__Exercise details__
Leave the pictures out and repeat the rest of the data below exactly.

__Input__
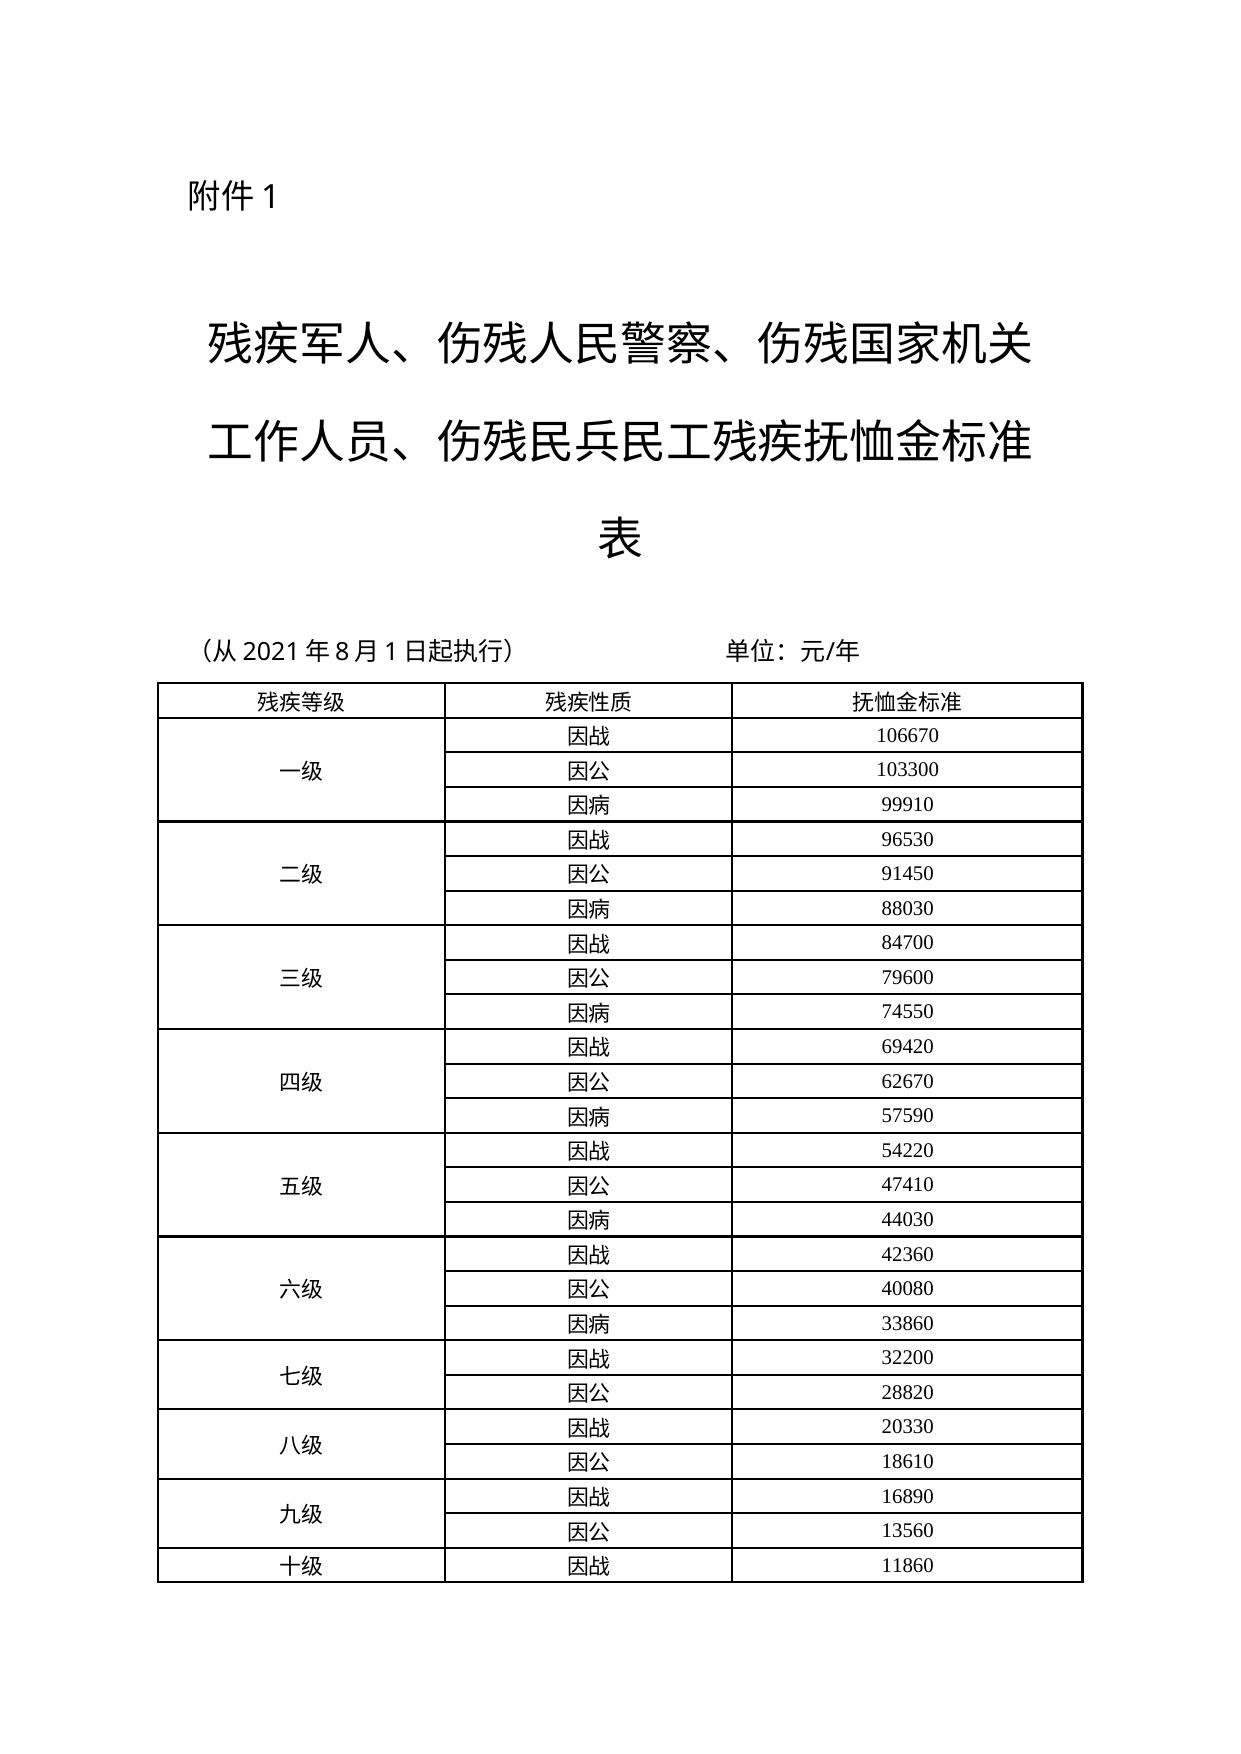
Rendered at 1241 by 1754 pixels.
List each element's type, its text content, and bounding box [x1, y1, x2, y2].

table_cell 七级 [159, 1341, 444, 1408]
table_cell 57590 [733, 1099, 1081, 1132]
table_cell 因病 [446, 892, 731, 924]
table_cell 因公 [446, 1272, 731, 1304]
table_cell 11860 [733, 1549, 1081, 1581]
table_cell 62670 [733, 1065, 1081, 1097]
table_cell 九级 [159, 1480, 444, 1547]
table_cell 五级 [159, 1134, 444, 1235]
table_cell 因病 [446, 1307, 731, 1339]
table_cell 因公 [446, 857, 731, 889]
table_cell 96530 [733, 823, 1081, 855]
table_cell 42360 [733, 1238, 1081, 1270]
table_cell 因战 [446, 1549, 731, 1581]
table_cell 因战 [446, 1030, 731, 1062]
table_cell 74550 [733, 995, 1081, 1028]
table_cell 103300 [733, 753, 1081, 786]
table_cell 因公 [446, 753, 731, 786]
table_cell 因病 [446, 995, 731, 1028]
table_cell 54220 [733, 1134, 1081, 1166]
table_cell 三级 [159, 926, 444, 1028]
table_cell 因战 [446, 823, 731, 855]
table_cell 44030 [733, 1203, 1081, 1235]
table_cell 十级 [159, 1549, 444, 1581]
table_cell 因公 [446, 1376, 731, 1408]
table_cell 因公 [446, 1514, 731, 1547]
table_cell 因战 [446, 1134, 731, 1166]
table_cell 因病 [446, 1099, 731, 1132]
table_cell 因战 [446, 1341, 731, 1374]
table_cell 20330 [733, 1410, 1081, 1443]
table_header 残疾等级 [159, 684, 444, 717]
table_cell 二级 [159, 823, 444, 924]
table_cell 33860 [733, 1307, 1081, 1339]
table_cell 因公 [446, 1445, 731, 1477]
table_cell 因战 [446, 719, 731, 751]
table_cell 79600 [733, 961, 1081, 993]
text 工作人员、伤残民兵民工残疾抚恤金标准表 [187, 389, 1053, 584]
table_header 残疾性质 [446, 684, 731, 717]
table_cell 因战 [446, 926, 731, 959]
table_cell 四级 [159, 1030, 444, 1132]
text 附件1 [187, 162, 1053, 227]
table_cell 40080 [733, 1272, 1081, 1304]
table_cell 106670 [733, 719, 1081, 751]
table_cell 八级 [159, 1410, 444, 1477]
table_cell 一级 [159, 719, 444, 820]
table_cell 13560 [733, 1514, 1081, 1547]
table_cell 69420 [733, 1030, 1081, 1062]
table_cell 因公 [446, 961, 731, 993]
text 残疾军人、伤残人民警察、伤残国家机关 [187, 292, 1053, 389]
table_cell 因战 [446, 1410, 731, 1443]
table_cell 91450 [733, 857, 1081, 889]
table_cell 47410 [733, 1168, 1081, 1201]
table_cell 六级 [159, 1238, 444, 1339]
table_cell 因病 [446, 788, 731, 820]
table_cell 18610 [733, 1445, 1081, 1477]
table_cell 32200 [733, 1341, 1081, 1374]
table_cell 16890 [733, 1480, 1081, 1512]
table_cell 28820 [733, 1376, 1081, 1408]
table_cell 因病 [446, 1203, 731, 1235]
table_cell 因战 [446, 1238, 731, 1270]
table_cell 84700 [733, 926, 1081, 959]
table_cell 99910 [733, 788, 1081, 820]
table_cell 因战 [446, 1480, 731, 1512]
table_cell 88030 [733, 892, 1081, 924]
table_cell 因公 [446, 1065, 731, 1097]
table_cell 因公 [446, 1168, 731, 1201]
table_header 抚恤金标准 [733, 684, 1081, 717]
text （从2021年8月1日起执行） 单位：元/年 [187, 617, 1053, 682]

__The answer__
Rendered at 1241 by 1754 pixels.
List each element's type, its text content, and bounding box [x1, y1, x2, y2].

table_cell 七级 [159, 1341, 444, 1408]
table_cell 57590 [733, 1099, 1081, 1132]
table_cell 因病 [446, 892, 731, 924]
table_cell 因公 [446, 1272, 731, 1304]
table_cell 11860 [733, 1549, 1081, 1581]
table_cell 62670 [733, 1065, 1081, 1097]
table_cell 九级 [159, 1480, 444, 1547]
table_cell 五级 [159, 1134, 444, 1235]
table_cell 因病 [446, 1307, 731, 1339]
table_cell 因公 [446, 857, 731, 889]
table_cell 96530 [733, 823, 1081, 855]
table_cell 42360 [733, 1238, 1081, 1270]
table_cell 因战 [446, 1549, 731, 1581]
table_cell 因战 [446, 1030, 731, 1062]
table_cell 74550 [733, 995, 1081, 1028]
table_cell 103300 [733, 753, 1081, 786]
table_cell 因公 [446, 753, 731, 786]
table_cell 因病 [446, 995, 731, 1028]
table_cell 54220 [733, 1134, 1081, 1166]
table_cell 三级 [159, 926, 444, 1028]
table_cell 因战 [446, 823, 731, 855]
table_cell 44030 [733, 1203, 1081, 1235]
table_cell 十级 [159, 1549, 444, 1581]
table_cell 因公 [446, 1376, 731, 1408]
table_cell 因公 [446, 1514, 731, 1547]
table_cell 因战 [446, 1134, 731, 1166]
table_cell 因病 [446, 1099, 731, 1132]
table_cell 因战 [446, 1341, 731, 1374]
table_cell 20330 [733, 1410, 1081, 1443]
table_header 残疾等级 [159, 684, 444, 717]
table_cell 二级 [159, 823, 444, 924]
table_cell 33860 [733, 1307, 1081, 1339]
table_cell 因公 [446, 1445, 731, 1477]
table_cell 因战 [446, 719, 731, 751]
table_cell 79600 [733, 961, 1081, 993]
text 工作人员、伤残民兵民工残疾抚恤金标准表 [187, 389, 1053, 584]
table_header 残疾性质 [446, 684, 731, 717]
table_cell 因战 [446, 926, 731, 959]
table_cell 四级 [159, 1030, 444, 1132]
text 附件1 [187, 162, 1053, 227]
table_cell 40080 [733, 1272, 1081, 1304]
table_cell 106670 [733, 719, 1081, 751]
table_cell 八级 [159, 1410, 444, 1477]
table_cell 一级 [159, 719, 444, 820]
table_cell 13560 [733, 1514, 1081, 1547]
table_cell 69420 [733, 1030, 1081, 1062]
table_cell 因公 [446, 961, 731, 993]
text 残疾军人、伤残人民警察、伤残国家机关 [187, 292, 1053, 389]
table_cell 因战 [446, 1410, 731, 1443]
table_cell 91450 [733, 857, 1081, 889]
table_cell 47410 [733, 1168, 1081, 1201]
table_cell 六级 [159, 1238, 444, 1339]
table_cell 因病 [446, 788, 731, 820]
table_cell 18610 [733, 1445, 1081, 1477]
table_cell 32200 [733, 1341, 1081, 1374]
table_cell 16890 [733, 1480, 1081, 1512]
table_cell 28820 [733, 1376, 1081, 1408]
table_cell 因病 [446, 1203, 731, 1235]
table_cell 因战 [446, 1238, 731, 1270]
table_cell 84700 [733, 926, 1081, 959]
table_cell 99910 [733, 788, 1081, 820]
table_cell 因战 [446, 1480, 731, 1512]
table_cell 88030 [733, 892, 1081, 924]
table_cell 因公 [446, 1065, 731, 1097]
table_cell 因公 [446, 1168, 731, 1201]
table_header 抚恤金标准 [733, 684, 1081, 717]
text （从2021年8月1日起执行） 单位：元/年 [187, 617, 1053, 682]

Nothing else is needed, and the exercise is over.